Observers: Case is Worth Watching
While the earlier challenges to Obamacare captivated the nation, there’s been relatively little attention paid to these two lawsuits. In part, that’s because they’re still far from the Supreme Court; the cases were only filed in the last year and are on the District Court level. And the resolution of last summer’s legal saga over the individual mandate, coupled with President Obama’s re-election, seemed to cinch the ACA’s survival and put to rest constitutional questions.
But a handful of experts acknowledge that there’s a real possibility the courts will find in favor of the plaintiffs, possibly issuing an injunction and throwing a wrench in the ACA’s implementation.
Simon Lazarus, senior counsel at the Constitutional Accountability Center, told The Hill‘s Sam Baker that the conservative majority on the Supreme Court might even overturn the IRS’ approach to insurance subsidies if it gets the chance.
Nicole Huberfeld, a professor at the University of Kentucky College of Law, thinks the challenges raise “an interesting federalism conundrum,” she says, noting the difference in how Oklahoma and the federal government have chosen to interpret the ACA’s language on tax credits.

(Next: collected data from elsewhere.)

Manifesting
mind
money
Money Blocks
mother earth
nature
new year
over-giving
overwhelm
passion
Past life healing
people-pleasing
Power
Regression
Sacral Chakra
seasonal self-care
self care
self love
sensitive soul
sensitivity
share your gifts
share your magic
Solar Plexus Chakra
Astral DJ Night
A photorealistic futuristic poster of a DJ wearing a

And given the mix of other tax provisions and federalism questions in the ACA, a win in Halbig or Pruitt could encourage “additional interest in testing the legality of the law,” she adds.
Meanwhile, plaintiffs’ lawyers for Halbig last week filed a motion for summary judgment, asking for the case to be decided now given the looming implementation of the ACA’s coverage mandates.
“Plaintiffs need a determination on the merits far enough in advance of Jan. 1, 2014, to allow them to conform their behavior to the law,” they wrote.